I started by making a paper template of the size of the hardpoint I required and taped it to the workbench. I then covered the template with cling wrap and started the lay-up by first laying down the Peel ply, 24 layers of BID and then finished with another layer of Peel ply. The completed lay-up was then covered with more cling wrap and weighted down using a flat plank and lots of lead. I used 0.25” thick foam off-cuts as spacers to ensure that I didn’t flatten the lay-up by more than 0.25”. I used the Fein to cut out the hard points to the required shape to fit into the pre-cut foam Bulkheads.NB: - Remember to remove the Peel Ply on the hardpoints before starting with the remaining overall layups on the Bulkheads. I forgot to do this on one hardpoint, fortunately I released what I had done in time, whilst still applying the last layer of BID and was able to remove the Peel Ply before continuing with the final layup.
Step 5 – Firewall
Due to Christmas holidays I didn’t get this section finished before the end of the year as hoped. The cutting out of the Firewall templates and the temporary Firewall was completed back in November 2005, so it shouldn’t take too long for me to complete the 4 sections, which make up the Permanent Firewall. It has been reported by most builders that the plans recommended method for securing the 4 Blinds screws for the control wire pulleys is not good enough and they start turning after a while. I filed the screw heads into a + sign and lightly sanded the head and shaft before floxing them into place, which hopefully should stop them from turning. Only time will tell whether I have made the right decision in doing it this way?

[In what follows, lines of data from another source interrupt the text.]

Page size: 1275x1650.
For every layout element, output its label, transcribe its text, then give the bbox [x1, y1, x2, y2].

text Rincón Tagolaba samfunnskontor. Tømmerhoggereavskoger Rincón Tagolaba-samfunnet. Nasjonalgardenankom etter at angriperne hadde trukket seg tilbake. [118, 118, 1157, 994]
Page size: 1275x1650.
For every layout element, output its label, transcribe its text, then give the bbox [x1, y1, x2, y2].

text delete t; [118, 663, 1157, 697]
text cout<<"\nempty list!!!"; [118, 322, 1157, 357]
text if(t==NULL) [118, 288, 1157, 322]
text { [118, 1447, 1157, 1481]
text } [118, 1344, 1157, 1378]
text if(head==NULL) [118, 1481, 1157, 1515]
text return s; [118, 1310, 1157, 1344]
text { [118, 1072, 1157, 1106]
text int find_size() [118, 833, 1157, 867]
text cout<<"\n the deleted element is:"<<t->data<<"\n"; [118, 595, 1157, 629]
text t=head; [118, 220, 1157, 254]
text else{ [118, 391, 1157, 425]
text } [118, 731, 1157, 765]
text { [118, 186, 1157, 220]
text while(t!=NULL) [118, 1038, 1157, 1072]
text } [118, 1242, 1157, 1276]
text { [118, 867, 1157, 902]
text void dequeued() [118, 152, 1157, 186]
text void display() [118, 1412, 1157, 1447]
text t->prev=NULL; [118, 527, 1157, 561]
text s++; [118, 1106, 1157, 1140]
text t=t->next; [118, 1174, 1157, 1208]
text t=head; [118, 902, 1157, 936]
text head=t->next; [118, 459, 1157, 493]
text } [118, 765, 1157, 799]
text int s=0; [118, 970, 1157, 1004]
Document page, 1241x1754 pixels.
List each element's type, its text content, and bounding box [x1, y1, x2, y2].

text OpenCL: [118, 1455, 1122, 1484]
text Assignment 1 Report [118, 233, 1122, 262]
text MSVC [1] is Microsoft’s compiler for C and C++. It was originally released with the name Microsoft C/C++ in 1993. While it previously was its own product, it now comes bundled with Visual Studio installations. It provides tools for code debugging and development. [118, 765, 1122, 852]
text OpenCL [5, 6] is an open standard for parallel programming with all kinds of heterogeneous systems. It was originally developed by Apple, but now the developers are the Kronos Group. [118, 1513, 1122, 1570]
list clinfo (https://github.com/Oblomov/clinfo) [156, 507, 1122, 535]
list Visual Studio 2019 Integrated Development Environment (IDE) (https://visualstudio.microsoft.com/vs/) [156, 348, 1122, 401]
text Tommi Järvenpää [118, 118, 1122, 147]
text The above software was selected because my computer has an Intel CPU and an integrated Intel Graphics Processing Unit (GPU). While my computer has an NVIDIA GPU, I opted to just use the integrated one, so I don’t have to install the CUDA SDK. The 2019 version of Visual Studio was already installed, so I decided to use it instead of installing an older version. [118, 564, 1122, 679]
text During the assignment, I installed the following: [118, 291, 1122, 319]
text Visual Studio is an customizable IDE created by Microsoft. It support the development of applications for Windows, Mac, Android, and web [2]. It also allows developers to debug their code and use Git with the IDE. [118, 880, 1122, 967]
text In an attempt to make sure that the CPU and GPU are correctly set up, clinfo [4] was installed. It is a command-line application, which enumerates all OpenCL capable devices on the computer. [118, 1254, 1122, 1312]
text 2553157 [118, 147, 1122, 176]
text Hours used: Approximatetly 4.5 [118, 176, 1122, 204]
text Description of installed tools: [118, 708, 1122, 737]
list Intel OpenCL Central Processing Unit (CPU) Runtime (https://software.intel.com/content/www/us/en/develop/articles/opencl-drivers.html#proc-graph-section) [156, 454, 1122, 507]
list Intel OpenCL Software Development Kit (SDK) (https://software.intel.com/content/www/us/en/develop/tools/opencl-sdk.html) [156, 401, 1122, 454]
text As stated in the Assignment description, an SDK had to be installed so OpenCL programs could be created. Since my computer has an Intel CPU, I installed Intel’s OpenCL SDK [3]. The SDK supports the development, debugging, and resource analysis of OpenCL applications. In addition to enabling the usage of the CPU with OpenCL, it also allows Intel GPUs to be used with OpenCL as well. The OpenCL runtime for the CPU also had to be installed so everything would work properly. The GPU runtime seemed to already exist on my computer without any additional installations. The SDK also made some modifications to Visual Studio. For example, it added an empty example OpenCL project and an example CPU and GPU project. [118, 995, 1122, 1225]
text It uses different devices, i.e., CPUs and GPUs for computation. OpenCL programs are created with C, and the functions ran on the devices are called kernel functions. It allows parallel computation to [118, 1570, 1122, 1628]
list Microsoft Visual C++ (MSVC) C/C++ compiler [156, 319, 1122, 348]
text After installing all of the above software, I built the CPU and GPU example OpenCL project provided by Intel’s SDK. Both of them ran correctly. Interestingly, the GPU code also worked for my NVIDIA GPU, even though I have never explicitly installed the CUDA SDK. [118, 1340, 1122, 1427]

To stop getting epoxy and flox on the threads of the screws I inserted the screws into the holes first and then squeezed flox into the countersink recesses using a sandwich bag with the corner removed, similar to icing a cake. I have not drilled or cut any holes in the Firewall at this stage and have left the holes for the longerons until Chapter 6, just in case I’m a little off with some of my measurements.Well that completes Chapter 4 and I must admit it took longer than I thought it would - a total of 71 hours. I learned a hell of a lot and was maybe a little over cautious to the point of being anal with ensuring that everything measured and looked exactly right before moving onto the next piece. Cutting out all the Bulkheads was a little fiddly and things got much easier after I purchased the Fein Multi Master, can’t imagine doing this project without it. I’m now looking forward to moving onto bigger things and putting it all together.